【サクラハウス】オーストラリアから日本へ

世界中から毎年約110カ国籍のゲストが訪れるという、東京のサクラハウス。ここでは毎日国際色豊かな光景が広がっている。そこで本コラムでは、このサクラハウスのスタッフたちが、ユニークなゲストたちやエピソードをご紹介。

サクラハウスとは?
1992年の創業以来、海外からのゲストに東京でのマンスリー・アパートやシェアハウス、ドミトリー・タイプの住まいを提供。東京23区を中心に便利な駅近物件を130カ所ほど構え、日本文化・国際的なイベント、ワークショップなども随時実施している。

オーストラリアから日本へ

東京の西新宿にあるサクラハウス・オフィスには、毎日世界中からたくさんの人が訪れる。約8割以上のお客さんが、自国を出発する前にオンライン予約を済ませてから来る中で、そのオーストラリア人男性は、大きな荷物とともに何の前触れもなく西新宿のサクラハウスのオフィスに現れた。今日来日したのだが、オーストラリアから手配した宿泊先が気に入らず困っているのだと言う。「とにかくどこでも良いから、今夜寝る場所が必要だ」。

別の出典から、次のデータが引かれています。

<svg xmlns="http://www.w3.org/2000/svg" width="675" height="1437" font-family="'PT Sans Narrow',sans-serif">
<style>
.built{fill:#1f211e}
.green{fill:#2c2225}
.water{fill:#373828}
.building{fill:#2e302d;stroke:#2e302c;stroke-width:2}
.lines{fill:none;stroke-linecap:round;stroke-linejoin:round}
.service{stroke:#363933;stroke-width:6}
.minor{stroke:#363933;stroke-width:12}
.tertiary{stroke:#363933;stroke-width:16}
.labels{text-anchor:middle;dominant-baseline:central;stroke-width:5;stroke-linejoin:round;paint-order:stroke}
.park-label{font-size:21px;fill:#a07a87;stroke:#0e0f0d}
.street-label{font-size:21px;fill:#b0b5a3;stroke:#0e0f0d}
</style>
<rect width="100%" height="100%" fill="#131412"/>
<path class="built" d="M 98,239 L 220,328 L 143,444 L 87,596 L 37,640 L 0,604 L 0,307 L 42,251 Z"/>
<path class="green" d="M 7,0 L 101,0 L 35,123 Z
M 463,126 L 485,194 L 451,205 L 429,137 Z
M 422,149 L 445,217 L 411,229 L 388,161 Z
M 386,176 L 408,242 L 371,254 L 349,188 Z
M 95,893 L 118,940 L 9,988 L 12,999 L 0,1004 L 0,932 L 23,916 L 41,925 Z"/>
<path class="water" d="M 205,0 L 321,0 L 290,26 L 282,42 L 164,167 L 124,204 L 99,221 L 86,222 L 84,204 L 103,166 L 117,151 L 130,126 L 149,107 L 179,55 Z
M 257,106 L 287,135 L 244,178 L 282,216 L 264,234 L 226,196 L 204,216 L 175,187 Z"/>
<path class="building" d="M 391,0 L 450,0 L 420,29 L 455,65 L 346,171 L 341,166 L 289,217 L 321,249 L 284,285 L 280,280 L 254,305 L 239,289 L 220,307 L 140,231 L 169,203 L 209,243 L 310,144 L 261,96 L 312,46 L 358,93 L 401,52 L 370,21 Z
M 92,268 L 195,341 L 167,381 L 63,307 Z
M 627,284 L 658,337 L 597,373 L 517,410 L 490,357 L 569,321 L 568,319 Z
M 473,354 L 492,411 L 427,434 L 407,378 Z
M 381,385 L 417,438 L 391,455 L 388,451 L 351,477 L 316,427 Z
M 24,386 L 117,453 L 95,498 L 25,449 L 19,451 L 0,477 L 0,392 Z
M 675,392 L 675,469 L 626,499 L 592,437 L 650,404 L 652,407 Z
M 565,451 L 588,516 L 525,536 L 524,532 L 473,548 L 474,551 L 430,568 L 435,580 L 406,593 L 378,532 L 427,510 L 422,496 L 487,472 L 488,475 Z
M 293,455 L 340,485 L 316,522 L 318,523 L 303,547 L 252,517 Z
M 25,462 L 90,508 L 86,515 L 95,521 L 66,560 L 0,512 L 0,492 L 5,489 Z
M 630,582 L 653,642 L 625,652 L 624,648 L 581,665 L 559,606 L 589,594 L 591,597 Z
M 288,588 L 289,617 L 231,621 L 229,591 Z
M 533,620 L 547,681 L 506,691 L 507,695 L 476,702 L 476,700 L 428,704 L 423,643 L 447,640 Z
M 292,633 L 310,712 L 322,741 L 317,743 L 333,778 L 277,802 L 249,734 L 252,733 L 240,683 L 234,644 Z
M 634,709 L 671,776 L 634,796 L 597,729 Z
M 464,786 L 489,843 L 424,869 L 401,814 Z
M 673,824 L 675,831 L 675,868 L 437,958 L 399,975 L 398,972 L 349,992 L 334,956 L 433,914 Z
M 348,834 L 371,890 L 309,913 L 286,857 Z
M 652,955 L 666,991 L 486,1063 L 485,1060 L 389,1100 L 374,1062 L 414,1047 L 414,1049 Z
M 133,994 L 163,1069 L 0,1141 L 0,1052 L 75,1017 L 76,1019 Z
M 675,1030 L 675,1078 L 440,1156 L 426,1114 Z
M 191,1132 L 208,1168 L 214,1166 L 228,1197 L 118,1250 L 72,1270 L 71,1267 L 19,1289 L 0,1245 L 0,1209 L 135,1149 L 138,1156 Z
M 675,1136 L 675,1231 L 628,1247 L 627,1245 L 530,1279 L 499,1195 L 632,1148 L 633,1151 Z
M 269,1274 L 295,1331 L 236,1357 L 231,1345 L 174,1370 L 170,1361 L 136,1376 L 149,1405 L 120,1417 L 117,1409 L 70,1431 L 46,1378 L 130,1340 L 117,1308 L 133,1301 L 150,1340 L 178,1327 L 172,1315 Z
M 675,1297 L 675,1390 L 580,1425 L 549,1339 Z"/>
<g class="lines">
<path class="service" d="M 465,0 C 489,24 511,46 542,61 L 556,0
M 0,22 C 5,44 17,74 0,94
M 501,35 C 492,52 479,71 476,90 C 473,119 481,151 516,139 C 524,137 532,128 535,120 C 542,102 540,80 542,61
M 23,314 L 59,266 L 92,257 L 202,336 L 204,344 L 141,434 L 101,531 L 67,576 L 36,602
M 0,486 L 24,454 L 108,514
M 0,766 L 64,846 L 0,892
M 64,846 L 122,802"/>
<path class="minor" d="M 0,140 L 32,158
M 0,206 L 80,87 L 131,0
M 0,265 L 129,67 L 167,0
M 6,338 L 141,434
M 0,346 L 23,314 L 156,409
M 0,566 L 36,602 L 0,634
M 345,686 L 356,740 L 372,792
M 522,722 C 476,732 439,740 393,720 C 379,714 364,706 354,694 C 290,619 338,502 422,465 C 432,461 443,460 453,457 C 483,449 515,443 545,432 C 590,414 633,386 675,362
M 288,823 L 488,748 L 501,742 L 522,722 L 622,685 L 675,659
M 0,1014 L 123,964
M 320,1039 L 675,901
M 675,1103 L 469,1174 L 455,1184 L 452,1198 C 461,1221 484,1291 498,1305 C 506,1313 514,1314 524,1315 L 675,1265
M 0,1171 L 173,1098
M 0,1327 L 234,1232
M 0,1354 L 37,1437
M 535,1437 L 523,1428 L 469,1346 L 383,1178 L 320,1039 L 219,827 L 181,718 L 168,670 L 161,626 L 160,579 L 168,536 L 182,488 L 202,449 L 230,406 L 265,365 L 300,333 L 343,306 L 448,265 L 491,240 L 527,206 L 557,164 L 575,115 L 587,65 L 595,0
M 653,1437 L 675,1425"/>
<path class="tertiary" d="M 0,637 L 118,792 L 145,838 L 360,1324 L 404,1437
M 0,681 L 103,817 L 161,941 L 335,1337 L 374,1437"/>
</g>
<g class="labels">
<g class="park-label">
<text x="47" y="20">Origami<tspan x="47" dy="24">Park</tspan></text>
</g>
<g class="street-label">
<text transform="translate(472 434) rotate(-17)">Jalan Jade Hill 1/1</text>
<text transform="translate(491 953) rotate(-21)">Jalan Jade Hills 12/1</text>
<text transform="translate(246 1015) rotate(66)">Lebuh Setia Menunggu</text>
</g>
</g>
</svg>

彼の顔からはオーストラリア人特有の「レイドバック」な感じは微塵も見受けられない。相当参っているようだし、これまでオーストラリアから1歩も外へ出たことのないオーストラリア人だということがすぐに分かった。

人間は疲れていたり、腹が減っていたりすると機嫌が悪くなったり、上手く話せなかったりするものだ。そこでサクラハウスのオフィスでコーヒーを飲みながら、ざっと彼の希望を聞き出すと、物件を見るより先に、まず食べ物を求めて街へ行きたいという。しかし、残念ながらここは東京。チコ・ロールもミート・パイもない。典型的なオーストラリア人にとって、日本の食べ物は馴染みのないものであるが、私の経験上カレーを食べられなかった外国人はいなかったので、カレーを食べてもらうことにした。カツカレーが口に合ったのか、彼はにわかにいろいろなことを話し始めた。今回日本に来たのはほんの思いつきで、ただ未知の環境に身を置いてみたかったこと、彼が熱心なラグビー・リーグ・ファンだということなどで会話が弾んだ。その後、街を散策するように楽しい時間を過ごしながら渋谷区にあるゲストハウスに到着すると、早くもその物件を気に入り、即日入居となった。

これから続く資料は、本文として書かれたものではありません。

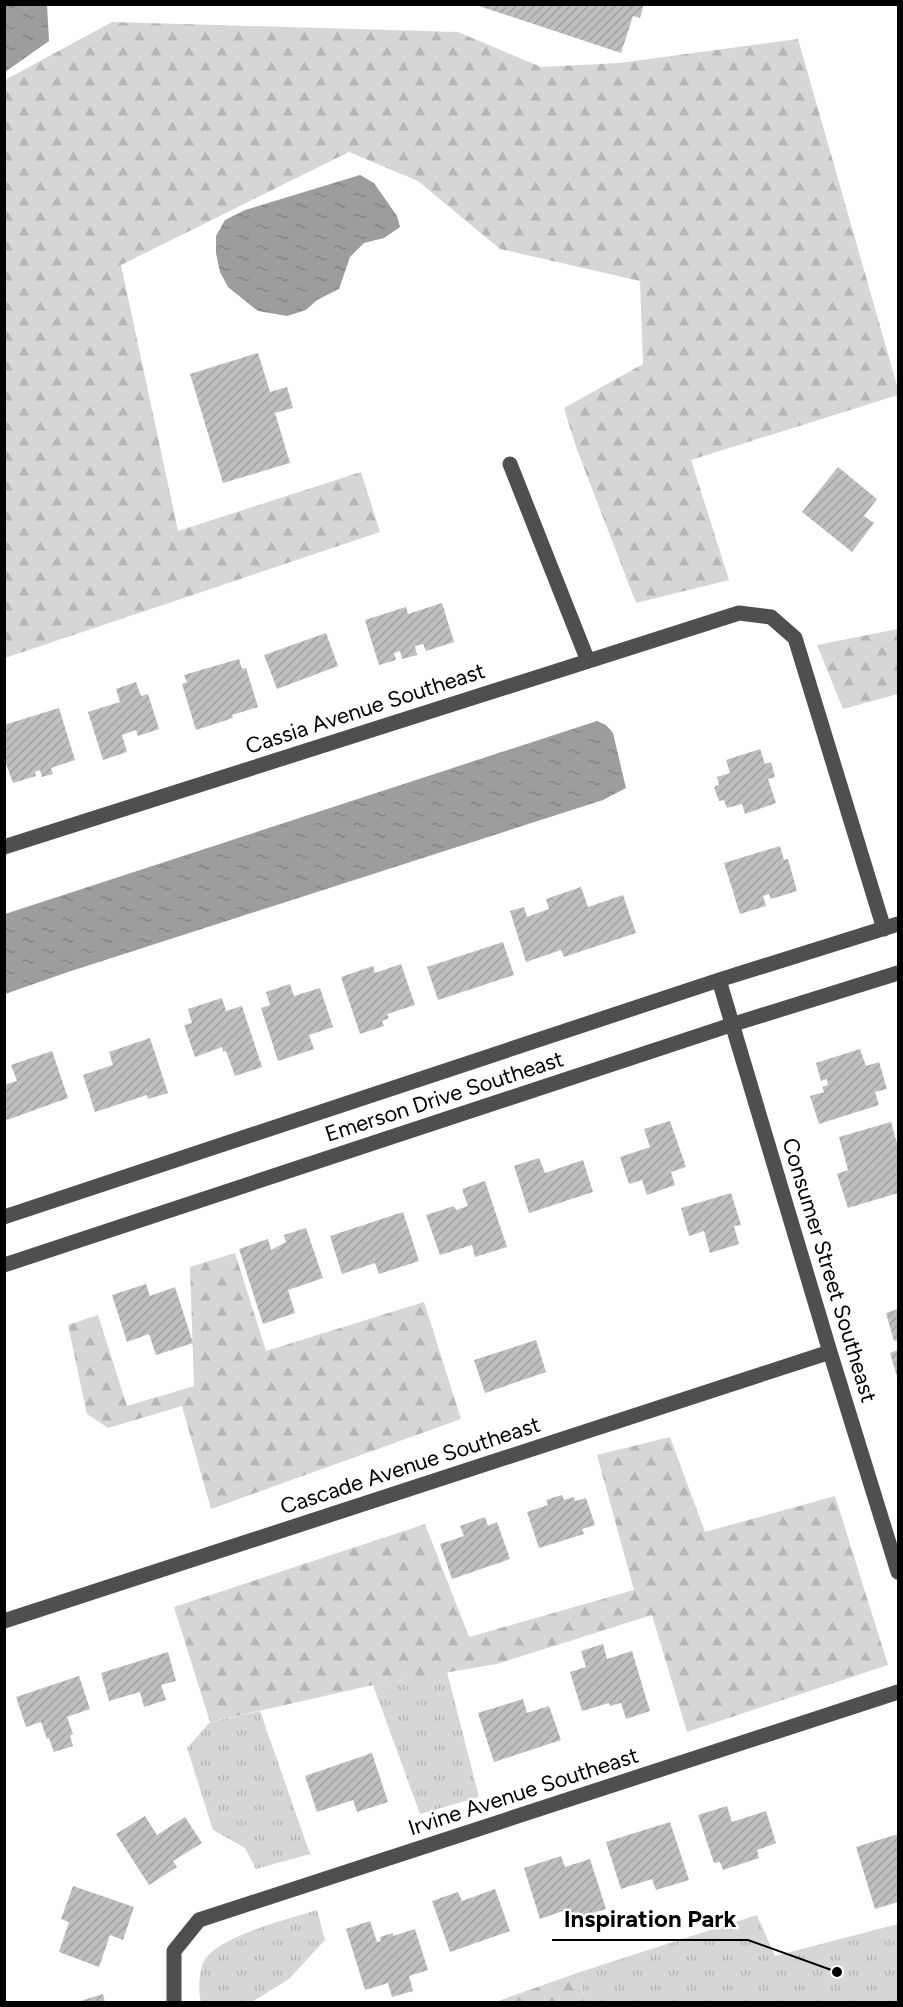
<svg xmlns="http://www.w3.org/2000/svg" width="903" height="2007" viewBox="0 0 903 2007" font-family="Figtree,sans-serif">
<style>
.grass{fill:url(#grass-tufts)}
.forest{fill:url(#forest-firs)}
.water{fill:url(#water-ripples)}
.building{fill:url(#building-hatch)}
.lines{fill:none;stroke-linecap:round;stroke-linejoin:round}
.minor{stroke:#4f4f4f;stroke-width:15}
.labels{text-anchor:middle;stroke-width:5;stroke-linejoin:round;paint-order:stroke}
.street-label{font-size:22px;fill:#000;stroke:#fff}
.leader{fill:none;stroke:#000;stroke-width:2}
.callout-dot{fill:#000;stroke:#fff;stroke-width:2}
.callout-label{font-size:24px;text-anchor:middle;font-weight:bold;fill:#000;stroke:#fff;stroke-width:5;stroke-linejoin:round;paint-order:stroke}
</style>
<defs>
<pattern id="grass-tufts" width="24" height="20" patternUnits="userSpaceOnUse" patternTransform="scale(1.5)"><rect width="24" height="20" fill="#d6d6d6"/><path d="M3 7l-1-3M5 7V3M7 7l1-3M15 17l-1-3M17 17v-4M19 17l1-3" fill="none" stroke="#b6b6b6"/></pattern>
<pattern id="forest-firs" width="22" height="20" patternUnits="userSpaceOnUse" patternTransform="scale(1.5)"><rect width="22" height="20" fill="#d6d6d6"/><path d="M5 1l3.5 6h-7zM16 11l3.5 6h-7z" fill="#b6b6b6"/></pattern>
<pattern id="water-ripples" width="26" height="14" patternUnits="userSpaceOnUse" patternTransform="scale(1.5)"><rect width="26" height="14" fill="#9d9d9d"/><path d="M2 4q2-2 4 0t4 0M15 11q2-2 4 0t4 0" fill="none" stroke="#858585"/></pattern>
<pattern id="building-hatch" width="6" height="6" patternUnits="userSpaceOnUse" patternTransform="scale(1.5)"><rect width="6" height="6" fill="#bfbfbf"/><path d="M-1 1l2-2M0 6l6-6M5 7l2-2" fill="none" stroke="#a2a2a2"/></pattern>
</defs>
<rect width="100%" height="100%" fill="#fff"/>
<path class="grass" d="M447,1672L479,1797L420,1814L373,1685Z
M260,1711L310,1854L256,1869L245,1848L213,1830L187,1748L210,1722Z
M317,1910L325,1940L289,1979L252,2002H201C198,1993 199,1970 204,1961C218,1936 289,1919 317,1910Z
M757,1915L775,1956L898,1924V2002H585L580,1972Z"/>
<path class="forest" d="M112,22L458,32L541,67L619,63L798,39L898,389V395L691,460L729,580L636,603L576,447L564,408L643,364L640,281L500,249L418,181L349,152L121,265L178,531L361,472L380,532L5,658V80Z
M898,629V694L843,709L817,645Z
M235,1253L266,1351L424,1302L461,1419L211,1509L182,1406L108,1428L87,1414L68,1325L98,1315L127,1406L194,1386L190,1267Z
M670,1437L705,1532L835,1496L888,1665L687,1732L652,1615L497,1664L373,1685L210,1722L174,1607L425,1524L469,1637L634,1590L597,1455Z
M580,1971L585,2002H495L580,1972Z"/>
<path class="water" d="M4,5H47L49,41L5,72Z
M360,175L374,183L397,216L400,227L384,238L364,243L350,257L339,289L317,300L306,310L287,316L258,311L228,287L220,272L216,253V236L225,220L245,210Z
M597,721L606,725L613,733L626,788L603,800L68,972L5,994V914Z"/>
<path class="building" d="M644,4L640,18L633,16L621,53L476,5Z
M258,353L270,392L287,387L293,408L275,413L290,463L223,483L190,374Z
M838,467L877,499L864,516L874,523L852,552L802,512Z
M442,603L454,642L426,651L423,644L415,646L417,655L402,659L400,651L394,653L396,660L379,665L365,620L406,607L408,614Z
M326,633L338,666L277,689L264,655Z
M239,659L242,669L246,668L258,707L232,715L233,718L196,730L182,684L187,682L184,675Z
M136,682L141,696L148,694L159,729L138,736L136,730L122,735L127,752L103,760L88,712L120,702L116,689Z
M59,708L75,760L51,768L53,774L42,777L40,770L35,772L36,776L13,783L4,758V725Z
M760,749L765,764L771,762L775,777L768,779L776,803L745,814L742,804L727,808L724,800L719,801L714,787L719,785L717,777L730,773L726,760Z
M780,846L784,860L788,859L797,891L771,899L769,894L763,896L766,906L740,914L724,863Z
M581,887L588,907L623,895L636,933L564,957L561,950L526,962L510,911L524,907L527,917L549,909L546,899Z
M503,942L514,975L438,1000L427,967Z
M401,964L415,1005L387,1014L389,1018L382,1021L384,1026L360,1034L341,977L373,966L375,973Z
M290,984L294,996L320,988L333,1027L309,1035L314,1049L278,1061L261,1008L270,1005L266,992Z
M222,998L226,1011L242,1006L262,1067L235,1076L226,1051L223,1052L222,1047L195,1057L184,1025L192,1023L188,1009Z
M150,1038L168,1093L148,1099L147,1095L95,1112L83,1075L113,1065L109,1052Z
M860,1049L866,1066L879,1062L887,1089L875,1092L879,1105L819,1124L810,1096L824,1092L822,1087L828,1085L827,1079L821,1081L816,1063Z
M52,1051L68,1098L7,1120L4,1113V1085L17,1081L11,1065Z
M670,1121L686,1167L671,1172L675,1185L647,1195L642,1180L629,1184L620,1157L650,1147L644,1129Z
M891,1122L898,1147V1193L848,1208L837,1174L848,1170L839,1137Z
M539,1158L545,1173L583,1160L593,1192L529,1213L514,1166Z
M485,1181L507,1247L475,1257L472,1245L440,1255L426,1215L454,1206L456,1210L468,1206L462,1189Z
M731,1193L741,1225L734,1226L739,1244L710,1253L704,1231L689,1236L681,1208Z
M403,1212L419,1261L379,1274L375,1263L342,1274L330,1236Z
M306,1228L323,1278L288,1290L295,1313L263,1324L239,1249L268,1239L271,1250L286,1242L284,1235Z
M146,1284L150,1296L175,1287L193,1343L156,1355L149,1334L127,1342L112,1295Z
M898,1309V1340L894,1341L886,1313Z
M536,1340L546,1372L485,1393L474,1360Z
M898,1350V1380L890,1353Z
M562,1495L564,1500L574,1497L575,1501L586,1498L595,1525L582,1529L584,1534L539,1548L527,1512L548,1505L546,1500Z
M485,1517L488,1526L497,1522L510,1559L452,1579L440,1544L464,1536L460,1526Z
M603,1644L607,1659L632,1651L650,1711L626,1719L621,1703L610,1706L609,1703L582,1711L570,1672L586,1667L581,1651Z
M168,1652L176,1681L161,1685L166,1700L144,1707L140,1692L109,1701L101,1673Z
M79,1676L90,1709L67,1717L73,1734L70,1736L73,1746L54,1752L49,1738L47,1739L41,1722L26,1727L16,1697Z
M523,1699L527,1713L549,1706L561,1740L494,1762L478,1713Z
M372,1753L388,1802L357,1812L353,1800L317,1812L305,1776Z
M727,1806L732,1822L766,1811L776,1843L757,1850L759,1858L723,1870L720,1862L714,1863L698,1815Z
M145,1816L157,1835L185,1817L202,1843L173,1861L177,1867L149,1885L116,1834Z
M670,1822L689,1880L656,1890L652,1879L621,1889L606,1842Z
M898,1834V1902L875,1909L856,1847Z
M561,1856L565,1867L590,1859L606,1909L566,1921L563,1911L540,1919L524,1868Z
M73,1886L134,1907L123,1940L110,1935L99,1967L59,1952L69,1922L61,1919Z
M495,1889L510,1931L450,1952L432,1901L458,1892L462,1901Z
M370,1921L377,1942L381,1941L380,1937L393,1933V1936L415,1929L428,1970L409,1976L413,1991L392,1997L388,1983L365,1990L346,1929Z
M103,1994L105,2002H77Z"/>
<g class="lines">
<path class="minor" d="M510,464L588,661
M4,847L739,613L771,617L795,638L884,929
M719,980L830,1352L898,1572
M4,1217L719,980L898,924
M4,1265L734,1024L898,973
M4,1621L830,1352
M174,2002V1951L199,1920L898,1692"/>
</g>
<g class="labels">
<g class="street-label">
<text transform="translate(365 708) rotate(-18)" y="8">Cassia Avenue Southeast</text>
<text transform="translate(444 1096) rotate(-18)" y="8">Emerson Drive Southeast</text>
<text transform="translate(830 1270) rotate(73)" y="8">Consumer Street Southeast</text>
<text transform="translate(410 1465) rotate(-18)" y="8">Cascade Avenue Southeast</text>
<text transform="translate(523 1791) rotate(-18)" y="8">Irvine Avenue Southeast</text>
</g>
</g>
<path class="leader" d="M837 1972L748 1940H552"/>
<circle class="callout-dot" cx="837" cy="1972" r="6"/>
<g class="callout-label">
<text x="650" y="1927">Inspiration Park</text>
</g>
<rect width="903" height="2007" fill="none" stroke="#000000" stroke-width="12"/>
</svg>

オーストラリア・デ—・パーティーの様子。サクラハウス新宿オフィスにて

この仕事をしていると、街中で自分が住まいのお世話をしたお客さんを見かけることがよくある。都内にサクラハウスが約130カ所存在することを考えれば当たり前かもしれないが、彼らが楽しそうに東京で暮らしているところを見る時は、この仕事をしていて良かったと思う瞬間である。余談だが、サクラハウスのオフィスに足を踏み入れた際、私がオーストラリア事情に精通していることはすぐに分かったと言ってくれるお客さんも少なくない。オーストラリアは、私が人生の約半分を過ごした第2の故郷なのである。